Mémoires d'un chat
Je suis un vieux matou, le dos voûté, paisible,
Le regard en velours, la patte encore habile.
J’ai vécu mille vies sous des toits différents,
Dans des foyers de rires ou d’amours déchirants.
J’étais tout jeune alors, une boule insoumise,
Quand je grimpais aux murs et dormais sous l’église.
Le monde m’était vaste, immense et parfumé,
Et chaque odeur du vent m’appelait à marcher.
Je courais sur les toits, prince des cheminées,
Chat voleur de clarté, d’ombres mal dessinées.
J’aimais la lune pleine et la pluie sur les tuiles,
Et le silence en or d’une ruelle tranquille.
J’ai connu tant d’humains, certains bons, d’autres las,
Des mains douces de femmes, des cris, parfois des pas
Qui fuyaient ma présence comme un mauvais présage,
Ou m’ouvraient un foyer comme on ouvre une cage.
Chez cette vieille dame au parfum de lilas,
J’ai dormi sur son sein, bercé par sa voix basse.
Elle parlait souvent à l’absence, au passé,
Et moi je ronronnais pour ne pas l’oublier.
J’ai veillé des enfants, posé sur leur fenêtre,
Gardien de leurs chagrins, des monstres et des lettres.
Le soir, je devenais leur secret confident,
Un chat, oui, mais l’ami de tous les survivants.
J’ai aimé une chatte, au pelage d’ébène,
Ses yeux d’or me guidaient dans l’ombre et la fontaine.
Nous avons partagé des hivers amoureux,
Des courses dans le foin, des chasses dans les cieux.
Puis un jour elle est partie, sans cri, sans un regard.
Je suis resté longtemps sous l’arbre du départ.
Depuis, je suis resté plus calme, plus discret,
Gardant son souvenir dans un vieux coin secret.

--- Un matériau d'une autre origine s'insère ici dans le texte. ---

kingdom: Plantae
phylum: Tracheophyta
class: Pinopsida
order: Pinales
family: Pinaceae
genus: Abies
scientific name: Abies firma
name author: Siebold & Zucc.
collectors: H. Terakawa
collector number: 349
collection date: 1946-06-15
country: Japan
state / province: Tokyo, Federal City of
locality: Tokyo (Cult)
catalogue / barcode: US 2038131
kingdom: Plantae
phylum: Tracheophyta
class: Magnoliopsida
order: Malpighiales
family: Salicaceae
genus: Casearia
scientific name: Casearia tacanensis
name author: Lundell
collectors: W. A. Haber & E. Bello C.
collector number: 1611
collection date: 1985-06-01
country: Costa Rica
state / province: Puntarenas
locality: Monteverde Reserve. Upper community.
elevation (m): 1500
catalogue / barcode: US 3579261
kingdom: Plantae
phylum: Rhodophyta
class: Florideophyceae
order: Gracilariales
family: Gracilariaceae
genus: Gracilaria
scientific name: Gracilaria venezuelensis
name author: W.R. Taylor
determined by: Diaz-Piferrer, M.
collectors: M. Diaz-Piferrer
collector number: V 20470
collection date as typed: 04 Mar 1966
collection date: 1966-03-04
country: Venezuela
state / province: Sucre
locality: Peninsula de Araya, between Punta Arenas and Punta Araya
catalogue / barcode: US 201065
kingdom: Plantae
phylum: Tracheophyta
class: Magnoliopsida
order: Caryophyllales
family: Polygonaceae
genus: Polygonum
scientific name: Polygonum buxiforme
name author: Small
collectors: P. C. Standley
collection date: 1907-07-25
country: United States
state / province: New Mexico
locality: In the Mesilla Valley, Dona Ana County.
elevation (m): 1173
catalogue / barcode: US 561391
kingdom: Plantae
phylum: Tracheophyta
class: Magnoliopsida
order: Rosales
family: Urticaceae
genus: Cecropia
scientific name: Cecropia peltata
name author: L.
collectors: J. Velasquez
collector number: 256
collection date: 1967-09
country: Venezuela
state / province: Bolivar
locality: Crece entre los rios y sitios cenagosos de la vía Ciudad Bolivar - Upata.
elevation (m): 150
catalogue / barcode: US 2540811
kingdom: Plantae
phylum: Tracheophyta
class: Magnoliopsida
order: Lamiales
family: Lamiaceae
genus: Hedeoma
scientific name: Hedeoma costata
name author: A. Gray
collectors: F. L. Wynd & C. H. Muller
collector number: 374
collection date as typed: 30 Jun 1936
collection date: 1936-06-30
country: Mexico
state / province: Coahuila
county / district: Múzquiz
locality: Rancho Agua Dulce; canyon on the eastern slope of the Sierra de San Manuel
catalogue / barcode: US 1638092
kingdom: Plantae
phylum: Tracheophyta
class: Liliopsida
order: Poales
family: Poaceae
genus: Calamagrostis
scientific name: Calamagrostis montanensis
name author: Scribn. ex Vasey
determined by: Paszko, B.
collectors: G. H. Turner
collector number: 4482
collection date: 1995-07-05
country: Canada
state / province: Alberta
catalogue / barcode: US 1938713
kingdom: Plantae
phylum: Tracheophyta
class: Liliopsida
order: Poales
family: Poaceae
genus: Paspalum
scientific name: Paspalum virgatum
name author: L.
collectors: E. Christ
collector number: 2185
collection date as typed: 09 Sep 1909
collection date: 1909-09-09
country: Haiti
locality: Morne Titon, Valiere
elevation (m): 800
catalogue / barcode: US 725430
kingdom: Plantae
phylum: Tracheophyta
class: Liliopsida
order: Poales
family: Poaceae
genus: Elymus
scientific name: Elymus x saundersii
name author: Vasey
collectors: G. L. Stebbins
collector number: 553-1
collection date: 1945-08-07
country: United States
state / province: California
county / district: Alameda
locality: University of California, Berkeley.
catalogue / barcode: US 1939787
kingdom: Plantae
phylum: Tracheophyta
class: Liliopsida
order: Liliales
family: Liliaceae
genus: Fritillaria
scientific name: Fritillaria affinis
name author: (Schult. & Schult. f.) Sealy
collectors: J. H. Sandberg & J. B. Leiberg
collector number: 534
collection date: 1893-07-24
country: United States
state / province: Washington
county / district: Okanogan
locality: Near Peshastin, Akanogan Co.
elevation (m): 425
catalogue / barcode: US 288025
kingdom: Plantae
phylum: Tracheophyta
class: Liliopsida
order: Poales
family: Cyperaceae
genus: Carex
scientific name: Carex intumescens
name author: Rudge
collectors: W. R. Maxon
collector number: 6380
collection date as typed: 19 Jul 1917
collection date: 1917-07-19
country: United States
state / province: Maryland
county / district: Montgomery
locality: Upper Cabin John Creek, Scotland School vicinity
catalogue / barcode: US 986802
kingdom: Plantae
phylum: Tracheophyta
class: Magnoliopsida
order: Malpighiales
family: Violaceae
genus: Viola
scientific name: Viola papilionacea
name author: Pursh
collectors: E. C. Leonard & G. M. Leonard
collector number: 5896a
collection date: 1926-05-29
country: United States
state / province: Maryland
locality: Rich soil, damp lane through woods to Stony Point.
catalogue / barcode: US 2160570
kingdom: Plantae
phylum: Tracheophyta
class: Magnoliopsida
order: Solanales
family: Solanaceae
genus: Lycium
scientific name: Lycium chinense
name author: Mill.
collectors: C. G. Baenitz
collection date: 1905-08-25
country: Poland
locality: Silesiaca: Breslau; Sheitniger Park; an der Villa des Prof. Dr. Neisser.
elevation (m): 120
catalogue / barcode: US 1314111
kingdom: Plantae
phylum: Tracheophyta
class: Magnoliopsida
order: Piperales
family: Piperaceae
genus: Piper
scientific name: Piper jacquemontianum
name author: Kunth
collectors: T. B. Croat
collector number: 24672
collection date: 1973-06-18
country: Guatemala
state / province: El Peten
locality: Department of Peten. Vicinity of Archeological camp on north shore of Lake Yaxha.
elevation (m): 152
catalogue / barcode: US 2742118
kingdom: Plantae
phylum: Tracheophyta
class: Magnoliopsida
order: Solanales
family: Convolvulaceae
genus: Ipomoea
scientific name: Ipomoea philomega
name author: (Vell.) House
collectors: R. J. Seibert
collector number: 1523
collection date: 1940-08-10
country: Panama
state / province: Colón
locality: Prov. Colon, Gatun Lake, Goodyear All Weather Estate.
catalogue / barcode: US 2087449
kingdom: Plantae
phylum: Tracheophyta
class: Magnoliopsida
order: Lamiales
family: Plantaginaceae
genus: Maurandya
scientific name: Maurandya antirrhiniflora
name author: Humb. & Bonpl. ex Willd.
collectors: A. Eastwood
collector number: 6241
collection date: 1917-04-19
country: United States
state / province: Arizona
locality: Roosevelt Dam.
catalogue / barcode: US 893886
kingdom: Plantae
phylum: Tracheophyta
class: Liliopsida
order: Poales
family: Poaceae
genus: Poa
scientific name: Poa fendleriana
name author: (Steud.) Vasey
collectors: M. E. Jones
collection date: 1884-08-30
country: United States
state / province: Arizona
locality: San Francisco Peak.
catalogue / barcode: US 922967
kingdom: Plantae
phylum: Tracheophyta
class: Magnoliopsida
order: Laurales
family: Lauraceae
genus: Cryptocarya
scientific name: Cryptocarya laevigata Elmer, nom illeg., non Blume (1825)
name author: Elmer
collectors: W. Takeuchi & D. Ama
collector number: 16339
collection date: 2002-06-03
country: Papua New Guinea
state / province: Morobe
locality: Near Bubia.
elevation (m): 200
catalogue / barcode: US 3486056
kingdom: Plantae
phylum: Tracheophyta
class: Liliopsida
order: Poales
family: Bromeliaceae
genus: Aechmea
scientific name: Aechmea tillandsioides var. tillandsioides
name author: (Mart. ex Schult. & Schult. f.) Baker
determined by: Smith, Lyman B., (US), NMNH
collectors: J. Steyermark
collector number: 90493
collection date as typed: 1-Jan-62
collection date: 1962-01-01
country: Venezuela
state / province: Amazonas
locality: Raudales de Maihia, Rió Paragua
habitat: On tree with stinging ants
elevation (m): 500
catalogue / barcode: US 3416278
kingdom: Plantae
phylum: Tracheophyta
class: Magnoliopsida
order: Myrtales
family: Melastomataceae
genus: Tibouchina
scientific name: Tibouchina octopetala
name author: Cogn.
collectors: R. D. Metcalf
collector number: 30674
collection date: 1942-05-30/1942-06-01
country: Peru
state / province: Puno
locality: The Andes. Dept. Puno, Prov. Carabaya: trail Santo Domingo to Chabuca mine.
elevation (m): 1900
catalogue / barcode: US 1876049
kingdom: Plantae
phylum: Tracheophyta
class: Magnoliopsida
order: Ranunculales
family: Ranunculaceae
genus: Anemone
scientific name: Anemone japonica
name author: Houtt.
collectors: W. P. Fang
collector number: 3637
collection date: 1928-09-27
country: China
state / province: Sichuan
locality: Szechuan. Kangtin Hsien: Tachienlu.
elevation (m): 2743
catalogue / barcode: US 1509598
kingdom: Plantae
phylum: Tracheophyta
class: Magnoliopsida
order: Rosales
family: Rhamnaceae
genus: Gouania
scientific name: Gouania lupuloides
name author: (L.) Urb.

J’ai connu les saisons comme on lit un poème :
Le printemps m’éveillait aux parfums que j’aime,
L’été m’étendait nu, sur les pierres brûlantes,
Et l’automne me rendait philosophe et patiente.
L’hiver… ah l’hiver, je le sentais venir
Dans les os, dans la pluie, dans le moindre soupir.
Mais j’avais ma couverture, et mes songes anciens,
Et la flamme du feu qui dansait sur mes reins.
Maintenant je m’endors plus souvent qu’autrefois,
Mais dans mes vieux sommeils je redeviens le roi.
Je revis mes galops, mes bonds, mes aventures,
Et j’entends les souris rire dans les ramures.
Les humains me regardent avec un air attendri,
Ils pensent que je dors, mais je revis ma vie.
Je suis un vieux matou, et j’en suis bien content,
Car j’ai aimé, rêvé, chassé, vécu longtemps.
Alors si je m’éteins un matin sans frisson,
Ne pleurez pas pour moi : j’ai eu mille maisons.
Et dans chacune d’elles, un peu de moi demeure,
Un poil, une griffure, un miaulement à l’heure.